*DESCRIPTION OF THE TASK:*
Each entry that follows should be given again word for word; please leave out its pictures.

BEGIN PROVIDED MATERIAL

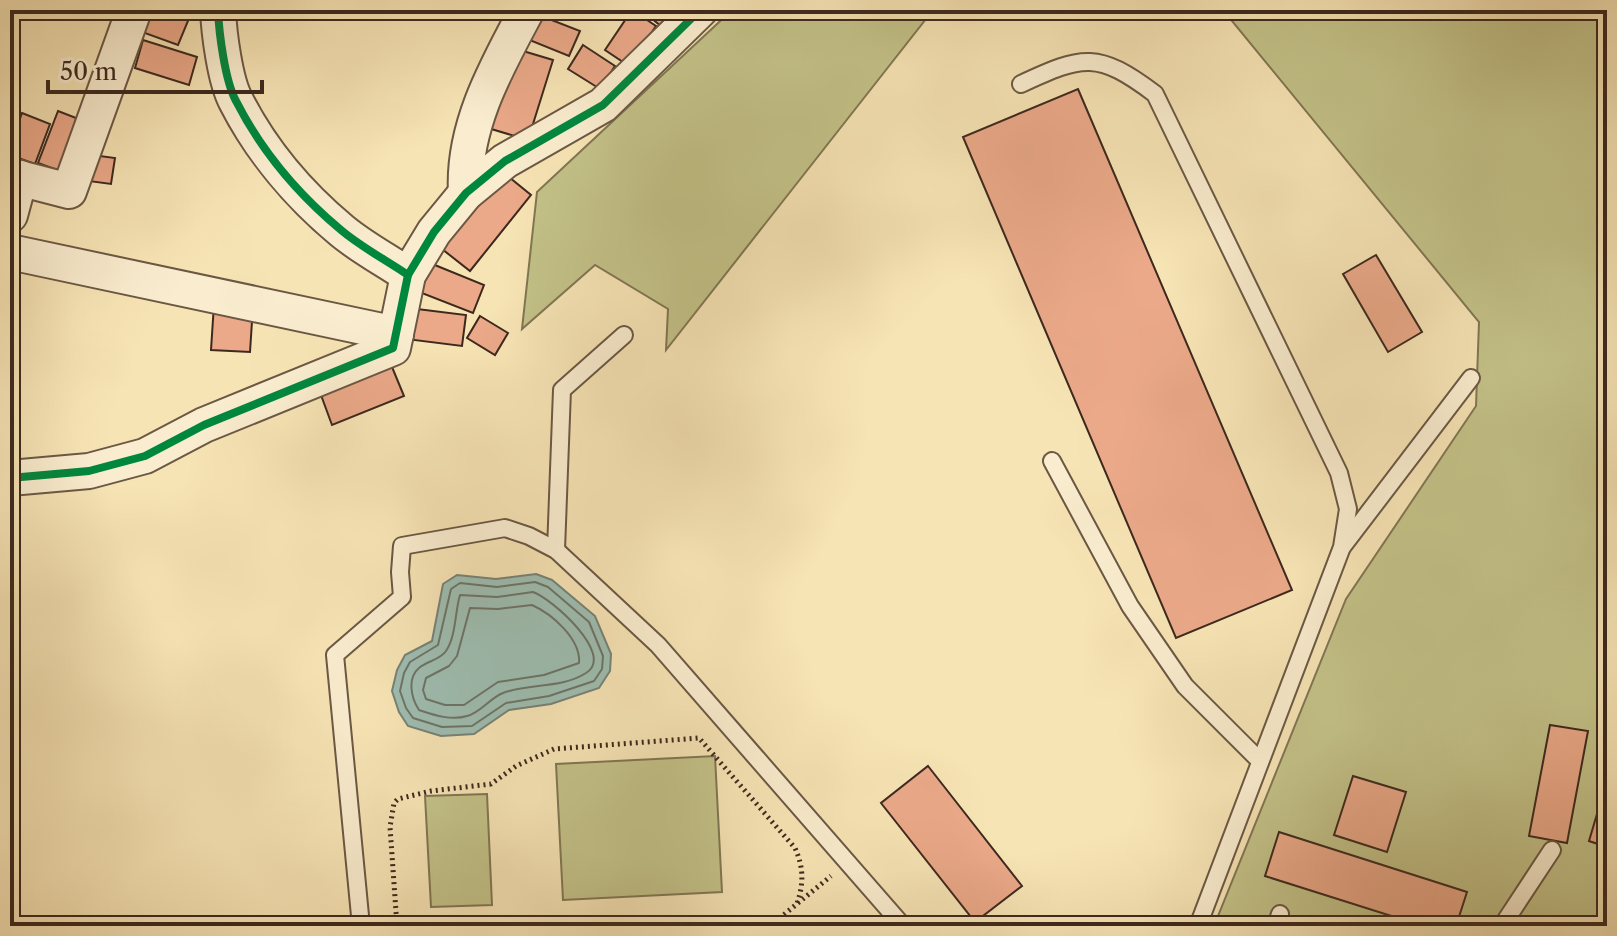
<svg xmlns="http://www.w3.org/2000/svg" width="1617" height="936" font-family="'Libre Caslon Text',serif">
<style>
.green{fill:#c3c288;stroke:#807653;stroke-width:2}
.water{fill:#9ebeb2;stroke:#778277;stroke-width:2}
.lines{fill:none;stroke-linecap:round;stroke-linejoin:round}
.shore{stroke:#6d7468;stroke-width:2}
.building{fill:#eba989;stroke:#3c291e;stroke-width:2}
.lane-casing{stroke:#6b5844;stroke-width:20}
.street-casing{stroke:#6b5844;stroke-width:38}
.path{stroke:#3c291e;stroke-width:5;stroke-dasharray:2 4;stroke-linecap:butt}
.lane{stroke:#faedcf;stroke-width:16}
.street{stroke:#faedcf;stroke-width:34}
.cycleway-casing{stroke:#faedcf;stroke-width:13}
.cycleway{stroke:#00873e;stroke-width:8}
</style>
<rect width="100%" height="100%" fill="#f7e4b5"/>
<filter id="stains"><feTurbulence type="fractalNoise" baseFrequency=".0025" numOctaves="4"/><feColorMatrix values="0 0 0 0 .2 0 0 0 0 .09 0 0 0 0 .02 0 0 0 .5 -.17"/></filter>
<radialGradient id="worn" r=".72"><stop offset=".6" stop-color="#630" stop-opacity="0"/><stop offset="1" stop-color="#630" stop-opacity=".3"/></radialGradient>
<!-- green -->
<g class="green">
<path d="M732 10H933L666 350 668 309 595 265 522 329 537 192Z"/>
<path d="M1223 10H1607V926H1214L1346 599 1476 406 1479 322Z"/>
<path d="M715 756 722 892 563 900 556 764Z"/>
<path d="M487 794 492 905 431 907 425 796Z"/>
</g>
<!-- water -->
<path class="water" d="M536 574 552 580 595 616 611 654 610 671 599 688 551 704 509 710 474 734 441 736 408 726 399 712 392 691 397 670 405 655 432 641 443 584 457 575 496 579Z"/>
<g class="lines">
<!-- shore -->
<g class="shore">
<path d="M535 582 548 587 589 622 603 656 602 669 594 681 549 696 506 703 472 726 442 727 413 718 406 708 400 691 404 673 410 662 438 645 451 589 460 583 497 587Z"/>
<path d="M533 592C551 598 616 655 586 673 561 689 529 683 503 693 490 698 480 713 467 716 451 721 434 715 419 710 411 698 407 678 419 668 427 661 440 660 446 651 456 637 455 611 460 595L497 597Z"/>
<path d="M532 605C552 614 581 639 579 663L544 675 498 682 464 705H445L426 699 423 690 426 678 449 666 457 656 470 608 498 609Z"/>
</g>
</g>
<!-- building -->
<g class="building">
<path d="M150 10H173L190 16 178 45 142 32Z"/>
<path d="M632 10 656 26 629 66 605 50Z"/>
<path d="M641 10H673L661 26Z"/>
<path d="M531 12 580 31 569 56 522 37Z"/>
<path d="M143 40 197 57 189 85 135 68Z"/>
<path d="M583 45 615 66 600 89 568 69Z"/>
<path d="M513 48 553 60 528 140 488 128Z"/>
<path d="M1078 89 1292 590 1176 638 963 137Z"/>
<path d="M58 111 89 123 68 174 38 163Z"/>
<path d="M22 113 50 124 35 164 10 155V146Z"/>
<path d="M85 154 115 158 111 184 81 180Z"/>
<path d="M504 173 531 195 470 271 442 249Z"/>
<path d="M1376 255 1422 332 1388 352 1343 274Z"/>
<path d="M425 261 484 285 473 313 414 290Z"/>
<path d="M214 304 253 306 250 352 211 350Z"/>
<path d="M409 308 466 315 462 346 406 339Z"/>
<path d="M480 316 508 333 495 355 467 338Z"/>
<path d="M392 367 404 396 332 425 321 395Z"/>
<path d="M1550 725 1588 731 1567 843 1529 836Z"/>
<path d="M928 766 1022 886 975 922 881 803Z"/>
<path d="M1353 776 1406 792 1387 852 1334 835Z"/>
<path d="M1607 780V847L1589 841Z"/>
<path d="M1279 832 1467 892 1456 926H1423L1265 876Z"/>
</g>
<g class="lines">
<defs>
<g id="lane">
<path d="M1021 84C1083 55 1098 51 1155 94L1339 473 1348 509 1342 547 1198 926"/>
<path d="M1052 461 1130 606 1185 686 1260 761"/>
<path d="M1343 546 1471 378"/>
<path d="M556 550 562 390 624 335"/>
<path d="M361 926 335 655 402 597 400 572 402 546 505 528 529 536 556 550 658 645 903 926"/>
<path d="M1276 926 1280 914"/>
<path d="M1502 926 1552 850"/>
</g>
<g id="street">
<path d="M218 10C219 33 225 81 236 101 261 150 299 195 341 230 361 247 386 260 408 275"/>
<path d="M10 176 20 178 10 215"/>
<path d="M15 177 69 191 134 10"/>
<path d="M466 193C462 127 497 66 527 10"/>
<path d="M10 252 396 334"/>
<path d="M10 478 89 471 145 456 204 425 393 348 408 275 434 232 466 193 505 161 603 105 700 10"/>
</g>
</defs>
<!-- lane casing -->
<use href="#lane" class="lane-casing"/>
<!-- street casing -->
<use href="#street" class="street-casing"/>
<!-- path -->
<g class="path">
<path d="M397 926 390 827 394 803 398 799 431 791 491 784 516 766 554 749 699 738 795 848C804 868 804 885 796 906"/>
<path d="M770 926 831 876"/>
</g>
<!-- lane -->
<use href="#lane" class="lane"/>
<!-- street -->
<use href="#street" class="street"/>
<defs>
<g id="cycleway">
<path d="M218 10C219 33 225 81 236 101 261 150 299 195 341 230 361 247 386 260 408 275"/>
<path d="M10 478 89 471 145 456 204 425 393 348 408 275 434 232 466 193 505 161 603 105 700 10"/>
</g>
</defs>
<!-- cycleway casing -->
<use href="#cycleway" class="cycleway-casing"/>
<!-- cycleway -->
<use href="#cycleway" class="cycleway"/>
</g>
<!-- margin -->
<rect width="1617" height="936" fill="none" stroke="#f7e4b5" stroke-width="40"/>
<rect x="12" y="12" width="1593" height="912" fill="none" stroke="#3c291e" stroke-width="4"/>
<rect x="20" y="20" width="1577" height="896" fill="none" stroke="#3c291e" stroke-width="2"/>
<!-- scale -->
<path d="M48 80v12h214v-12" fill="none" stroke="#3c291e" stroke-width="4"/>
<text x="60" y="80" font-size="24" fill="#3c291e" stroke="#faedcf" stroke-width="6" paint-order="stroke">50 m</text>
<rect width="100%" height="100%" filter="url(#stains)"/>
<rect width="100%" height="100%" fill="url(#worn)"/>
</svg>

END PROVIDED MATERIAL

*ANSWER BOX:*
<svg xmlns="http://www.w3.org/2000/svg" width="1617" height="936" font-family="'Libre Caslon Text',serif">
<style>
.green{fill:#c3c288;stroke:#807653;stroke-width:2}
.water{fill:#9ebeb2;stroke:#778277;stroke-width:2}
.lines{fill:none;stroke-linecap:round;stroke-linejoin:round}
.shore{stroke:#6d7468;stroke-width:2}
.building{fill:#eba989;stroke:#3c291e;stroke-width:2}
.lane-casing{stroke:#6b5844;stroke-width:20}
.street-casing{stroke:#6b5844;stroke-width:38}
.path{stroke:#3c291e;stroke-width:5;stroke-dasharray:2 4;stroke-linecap:butt}
.lane{stroke:#faedcf;stroke-width:16}
.street{stroke:#faedcf;stroke-width:34}
.cycleway-casing{stroke:#faedcf;stroke-width:13}
.cycleway{stroke:#00873e;stroke-width:8}
</style>
<rect width="100%" height="100%" fill="#f7e4b5"/>
<filter id="stains"><feTurbulence type="fractalNoise" baseFrequency=".0025" numOctaves="4"/><feColorMatrix values="0 0 0 0 .2 0 0 0 0 .09 0 0 0 0 .02 0 0 0 .5 -.17"/></filter>
<radialGradient id="worn" r=".72"><stop offset=".6" stop-color="#630" stop-opacity="0"/><stop offset="1" stop-color="#630" stop-opacity=".3"/></radialGradient>
<!-- green -->
<g class="green">
<path d="M732 10H933L666 350 668 309 595 265 522 329 537 192Z"/>
<path d="M1223 10H1607V926H1214L1346 599 1476 406 1479 322Z"/>
<path d="M715 756 722 892 563 900 556 764Z"/>
<path d="M487 794 492 905 431 907 425 796Z"/>
</g>
<!-- water -->
<path class="water" d="M536 574 552 580 595 616 611 654 610 671 599 688 551 704 509 710 474 734 441 736 408 726 399 712 392 691 397 670 405 655 432 641 443 584 457 575 496 579Z"/>
<g class="lines">
<!-- shore -->
<g class="shore">
<path d="M535 582 548 587 589 622 603 656 602 669 594 681 549 696 506 703 472 726 442 727 413 718 406 708 400 691 404 673 410 662 438 645 451 589 460 583 497 587Z"/>
<path d="M533 592C551 598 616 655 586 673 561 689 529 683 503 693 490 698 480 713 467 716 451 721 434 715 419 710 411 698 407 678 419 668 427 661 440 660 446 651 456 637 455 611 460 595L497 597Z"/>
<path d="M532 605C552 614 581 639 579 663L544 675 498 682 464 705H445L426 699 423 690 426 678 449 666 457 656 470 608 498 609Z"/>
</g>
</g>
<!-- building -->
<g class="building">
<path d="M150 10H173L190 16 178 45 142 32Z"/>
<path d="M632 10 656 26 629 66 605 50Z"/>
<path d="M641 10H673L661 26Z"/>
<path d="M531 12 580 31 569 56 522 37Z"/>
<path d="M143 40 197 57 189 85 135 68Z"/>
<path d="M583 45 615 66 600 89 568 69Z"/>
<path d="M513 48 553 60 528 140 488 128Z"/>
<path d="M1078 89 1292 590 1176 638 963 137Z"/>
<path d="M58 111 89 123 68 174 38 163Z"/>
<path d="M22 113 50 124 35 164 10 155V146Z"/>
<path d="M85 154 115 158 111 184 81 180Z"/>
<path d="M504 173 531 195 470 271 442 249Z"/>
<path d="M1376 255 1422 332 1388 352 1343 274Z"/>
<path d="M425 261 484 285 473 313 414 290Z"/>
<path d="M214 304 253 306 250 352 211 350Z"/>
<path d="M409 308 466 315 462 346 406 339Z"/>
<path d="M480 316 508 333 495 355 467 338Z"/>
<path d="M392 367 404 396 332 425 321 395Z"/>
<path d="M1550 725 1588 731 1567 843 1529 836Z"/>
<path d="M928 766 1022 886 975 922 881 803Z"/>
<path d="M1353 776 1406 792 1387 852 1334 835Z"/>
<path d="M1607 780V847L1589 841Z"/>
<path d="M1279 832 1467 892 1456 926H1423L1265 876Z"/>
</g>
<g class="lines">
<defs>
<g id="lane">
<path d="M1021 84C1083 55 1098 51 1155 94L1339 473 1348 509 1342 547 1198 926"/>
<path d="M1052 461 1130 606 1185 686 1260 761"/>
<path d="M1343 546 1471 378"/>
<path d="M556 550 562 390 624 335"/>
<path d="M361 926 335 655 402 597 400 572 402 546 505 528 529 536 556 550 658 645 903 926"/>
<path d="M1276 926 1280 914"/>
<path d="M1502 926 1552 850"/>
</g>
<g id="street">
<path d="M218 10C219 33 225 81 236 101 261 150 299 195 341 230 361 247 386 260 408 275"/>
<path d="M10 176 20 178 10 215"/>
<path d="M15 177 69 191 134 10"/>
<path d="M466 193C462 127 497 66 527 10"/>
<path d="M10 252 396 334"/>
<path d="M10 478 89 471 145 456 204 425 393 348 408 275 434 232 466 193 505 161 603 105 700 10"/>
</g>
</defs>
<!-- lane casing -->
<use href="#lane" class="lane-casing"/>
<!-- street casing -->
<use href="#street" class="street-casing"/>
<!-- path -->
<g class="path">
<path d="M397 926 390 827 394 803 398 799 431 791 491 784 516 766 554 749 699 738 795 848C804 868 804 885 796 906"/>
<path d="M770 926 831 876"/>
</g>
<!-- lane -->
<use href="#lane" class="lane"/>
<!-- street -->
<use href="#street" class="street"/>
<defs>
<g id="cycleway">
<path d="M218 10C219 33 225 81 236 101 261 150 299 195 341 230 361 247 386 260 408 275"/>
<path d="M10 478 89 471 145 456 204 425 393 348 408 275 434 232 466 193 505 161 603 105 700 10"/>
</g>
</defs>
<!-- cycleway casing -->
<use href="#cycleway" class="cycleway-casing"/>
<!-- cycleway -->
<use href="#cycleway" class="cycleway"/>
</g>
<!-- margin -->
<rect width="1617" height="936" fill="none" stroke="#f7e4b5" stroke-width="40"/>
<rect x="12" y="12" width="1593" height="912" fill="none" stroke="#3c291e" stroke-width="4"/>
<rect x="20" y="20" width="1577" height="896" fill="none" stroke="#3c291e" stroke-width="2"/>
<!-- scale -->
<path d="M48 80v12h214v-12" fill="none" stroke="#3c291e" stroke-width="4"/>
<text x="60" y="80" font-size="24" fill="#3c291e" stroke="#faedcf" stroke-width="6" paint-order="stroke">50 m</text>
<rect width="100%" height="100%" filter="url(#stains)"/>
<rect width="100%" height="100%" fill="url(#worn)"/>
</svg>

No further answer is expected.